(Problem requirements):
Can you write out all the entries below again, swapping every "CHF" for "EUR", changing nothing else and leaving the pictures out?

++++++++++++++++++++

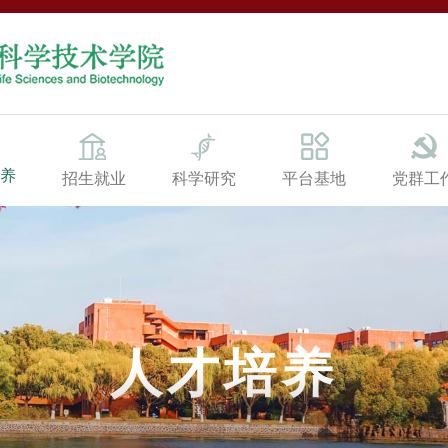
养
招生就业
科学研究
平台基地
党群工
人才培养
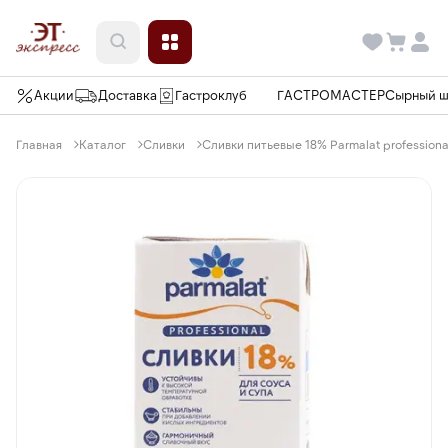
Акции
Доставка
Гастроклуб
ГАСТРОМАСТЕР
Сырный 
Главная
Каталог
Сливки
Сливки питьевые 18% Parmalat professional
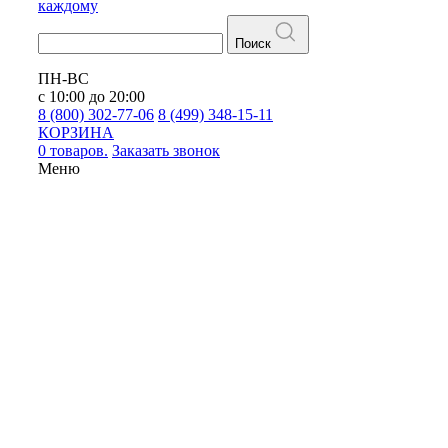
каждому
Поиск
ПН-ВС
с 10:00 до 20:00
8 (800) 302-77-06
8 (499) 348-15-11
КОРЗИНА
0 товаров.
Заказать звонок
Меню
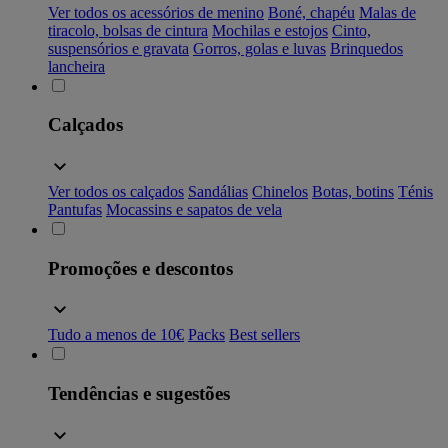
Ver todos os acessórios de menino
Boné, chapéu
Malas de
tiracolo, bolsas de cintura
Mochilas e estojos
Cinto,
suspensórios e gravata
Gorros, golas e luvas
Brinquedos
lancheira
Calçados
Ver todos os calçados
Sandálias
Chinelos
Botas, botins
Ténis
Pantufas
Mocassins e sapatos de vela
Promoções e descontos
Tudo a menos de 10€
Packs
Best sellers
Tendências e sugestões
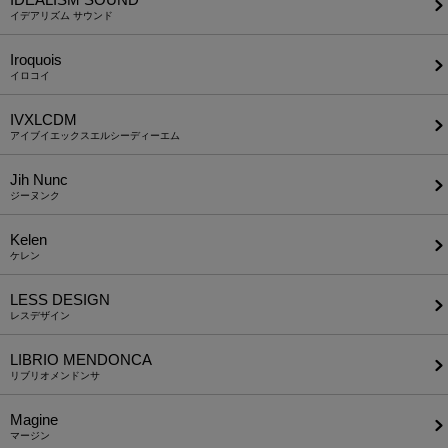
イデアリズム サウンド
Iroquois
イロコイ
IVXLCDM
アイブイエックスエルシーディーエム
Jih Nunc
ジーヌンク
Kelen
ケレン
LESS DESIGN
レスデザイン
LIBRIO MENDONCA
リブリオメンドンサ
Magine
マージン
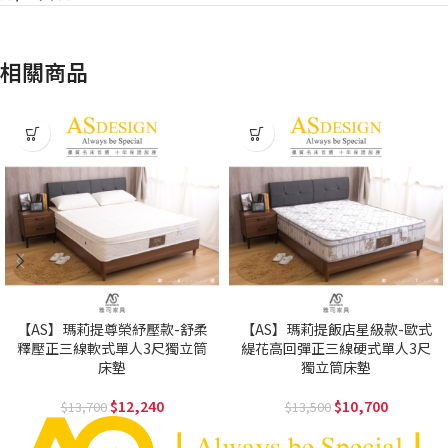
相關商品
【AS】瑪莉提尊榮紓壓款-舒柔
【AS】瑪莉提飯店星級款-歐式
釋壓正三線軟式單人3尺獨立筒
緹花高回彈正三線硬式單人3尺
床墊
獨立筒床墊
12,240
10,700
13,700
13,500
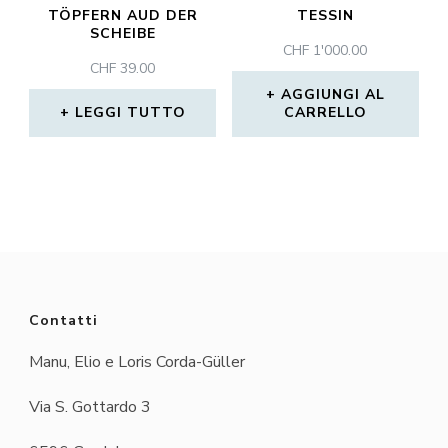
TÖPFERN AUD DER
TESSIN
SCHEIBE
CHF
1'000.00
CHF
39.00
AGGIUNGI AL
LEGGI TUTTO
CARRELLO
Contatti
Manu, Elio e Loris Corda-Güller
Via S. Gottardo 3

++++++++++++++++++++

(Solution):
养
招生就业
科学研究
平台基地
党群工
人才培养
Акции
Доставка
Гастроклуб
ГАСТРОМАСТЕР
Сырный 
Главная
Каталог
Сливки
Сливки питьевые 18% Parmalat professional
каждому
Поиск
ПН-ВС
с 10:00 до 20:00
8 (800) 302-77-06
8 (499) 348-15-11
КОРЗИНА
0 товаров.
Заказать звонок
Меню
Ver todos os acessórios de menino
Boné, chapéu
Malas de
tiracolo, bolsas de cintura
Mochilas e estojos
Cinto,
suspensórios e gravata
Gorros, golas e luvas
Brinquedos
lancheira
Calçados
Ver todos os calçados
Sandálias
Chinelos
Botas, botins
Ténis
Pantufas
Mocassins e sapatos de vela
Promoções e descontos
Tudo a menos de 10€
Packs
Best sellers
Tendências e sugestões
イデアリズム サウンド
Iroquois
イロコイ
IVXLCDM
アイブイエックスエルシーディーエム
Jih Nunc
ジーヌンク
Kelen
ケレン
LESS DESIGN
レスデザイン
LIBRIO MENDONCA
リブリオメンドンサ
Magine
マージン
相關商品
【AS】瑪莉提尊榮紓壓款-舒柔
【AS】瑪莉提飯店星級款-歐式
釋壓正三線軟式單人3尺獨立筒
緹花高回彈正三線硬式單人3尺
床墊
獨立筒床墊
12,240
10,700
13,700
13,500
TÖPFERN AUD DER
TESSIN
SCHEIBE
EUR
1'000.00
EUR
39.00
AGGIUNGI AL
LEGGI TUTTO
CARRELLO
Contatti
Manu, Elio e Loris Corda-Güller
Via S. Gottardo 3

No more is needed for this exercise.